Discussion avec DS, conception, écriture et mise en scène de Raphaëlle Rousseau
Discussion avec DS, conception, écriture et mise en scène de Raphaëlle Rousseau
Bien sûr, Delphine Seyrig. était une déesse. Surtout au cinéma, chez François Truffaut, Alain Resnais, Jacques Demy, Marguerite Duras… dont elle portait si bien le phrasé particulier. Au théâtre, elle donnait sa voix unique à Harold Pinter, avec Michael Lonsdale, Alain Cuny ou Jean Rochefort Et sous la direction de Claude Régy, elle partagea en 74 La Chevauchée sur le lac de Constance de Peter Handke avec Gérard Depardieu, Jeanne Moreau, Sami Frey, Michael Lonsdale….
La grâce incarnée, à la ville comme à la scène… Elle pouvait en 68 aller à une manifestation d’étudiants en tailleur Chanel blanc à jupe plissée mais sans être ridicule… Elle était là, tout simplement et la jeune foule l’aimait. Parce que, sans chichis, elle militait aussi pour le droit à l’avortement libre et sans danger pour toutes les femmes, y compris les jeunes filles, en offrant son appartement, place des Vosges (à l’époque plus modeste et vieillotte qu’aujourd’hui, mais quand même…) pour des démonstrations de la méthode Karman, (voyez l’encyclopédie.) Et Rembobiner, joué par le collectif Marthe en octobre dernier, retrace cette lutte féministe, menée avec la réalisatrice Carole Roussopoulos et Johanna Wider ( voir Le Théâtre du Blog).
Voilà comment une militante active peut être –ou ne pas être- une «apparition» dans une scène-culte de Baisers volés de François Truffaut avec Antoine Doinel (Jean-Pierre Léaud), le commis de son mari (Mickaël Lonsdale), la voit en Madame de Mortsauf, la pure héroïne du Lys dans la Vallée d’Honoré de Balzac : «Je ne suis pas une apparition, dit-elle, vous m’avez écrit, et la réponse, c’est moi. » Avec toutes les virgules et légers essoufflements nécessaires.

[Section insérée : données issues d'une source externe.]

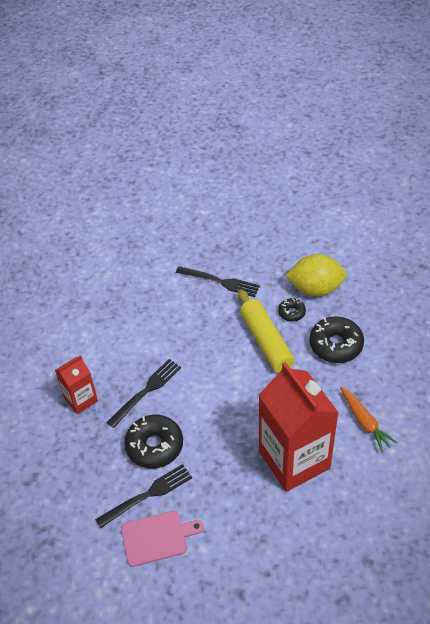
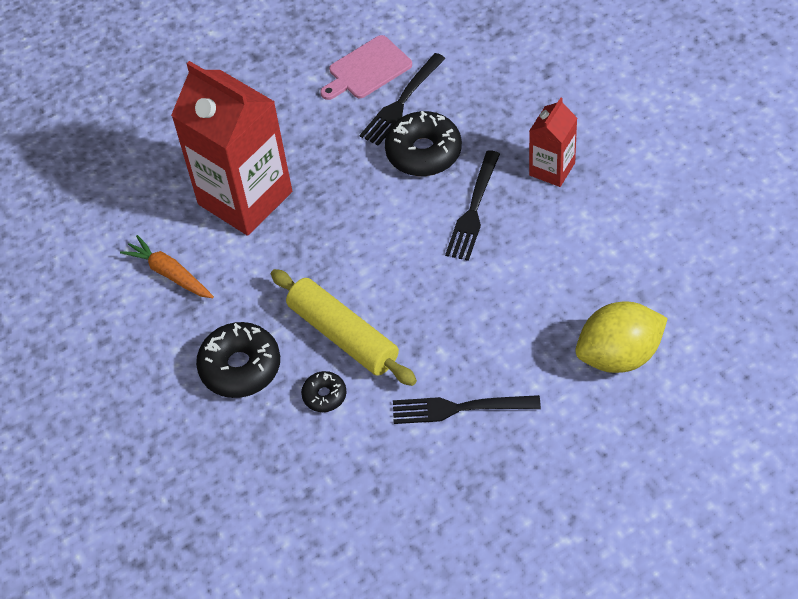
camera: 160 degrees right, 5 degrees up
(315, 288) = (302, 452): yellow lemon -> yellow lemon (619, 355)

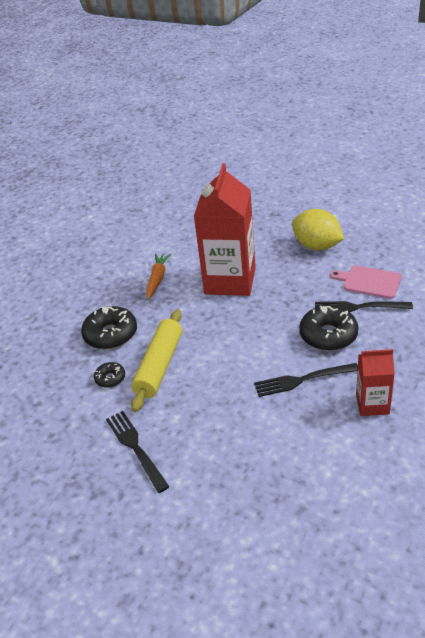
camera: 60 degrees right, 15 degrees down
(619, 355) = (235, 521): yellow lemon -> yellow lemon (317, 246)

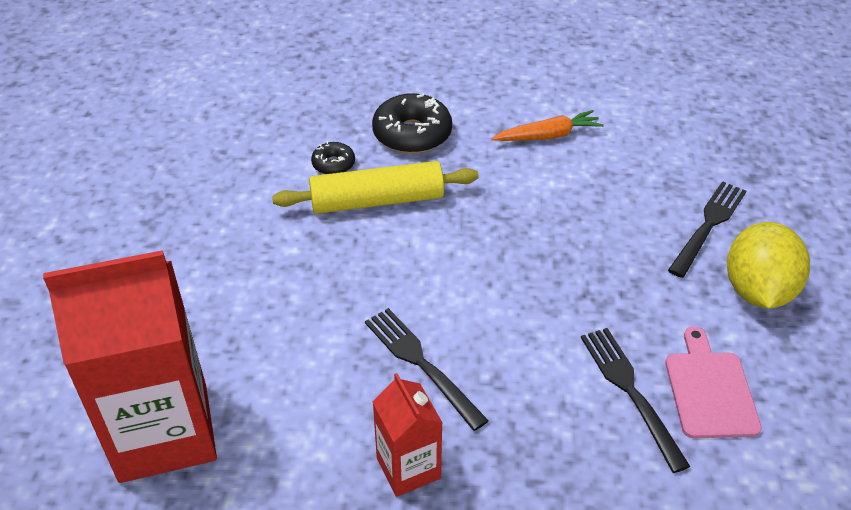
camera: 60 degrees right, 5 degrees up
(135, 448) = (227, 230): black fork -> black fork (708, 225)
(230, 281) = (594, 212): red carton -> red carton (164, 432)
(328, 335) = (537, 369): black donut -> none

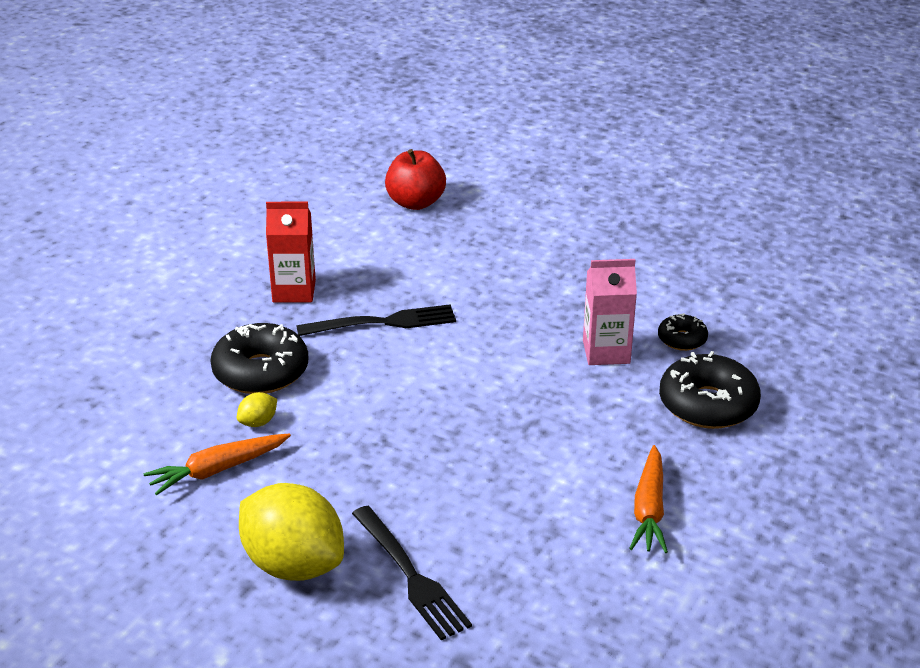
camera: 115 degrees right, 10 degrees down
(164, 432) = (415, 203): red carton -> red apple
(377, 201) = (606, 352): yellow rolling pin -> pink carton
(560, 427) = (261, 371): none -> black donut
(630, 392) = (258, 422): black fork -> yellow lemon
(709, 390) = (217, 470): pink cutting board -> orange carrot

Raphaëlle Rousseau nous fait monter à la jolie petite salle Christian Bérard, en haut du Théâtre de l’Athénée (peu accessible aux personnes à mobilité réduite). Après un accueil sonore bizarre: un brouhaha de voix à moitié compréhensibles, nous découvrons des autels consacrées à la déesse, avec photos, bougies, encens et quelques effigies en contreplaqué grandeur nature.
La comédienne nous fait patienter avec un prologue à lire sur écran. Enfin elle entre en scène, s’excusant presque d’être là, exagérant sa patauderie, face à ce fantôme qui incarne la grâce. Puis Raphaëlle Rousseau entre dans cette Discussion avec DS, accompagnée d’interviews, chansons, paroles de DS, toujours la première à se désacraliser. C’est parfois drôle, souvent touchant, avec un brin d’agressivité et quelques clins d’œil, dispensables, au public.
L’actrice ne s’est pas facilité les choses en encombrant la scène d’objets, avec en plus, une caisse pour les tournées format cercueil. Comment trouvera-t-elle sa gestuelle? Saura-t-elle créer la magie et incarner la fée Delphine en robe du soir sophistiquée ? Non, le miracle rêvé ne peut avoir lieu, nous le savons et elle le sait. L’important, c’est d’aimer et Raphaëlle Rousseau aime et accompagne sa déesse Delphine Seyrig dans la fumée des cigarettes qui l’a finalement emportée. La jeune actrice a sans doute été un peu intimidée par son projet mais elle y est allée quand même.
Quand même… La devise de Sarah Bernhardt ! Allons, n’ayons pas peur des étoiles….
Christine Friedel
Spectacle vu au Théâtre de l’Athénée, 2-4 Square Louis Jouvet, Paris (VIII ème), dans le cadre du programme Jeune Création Prémisses.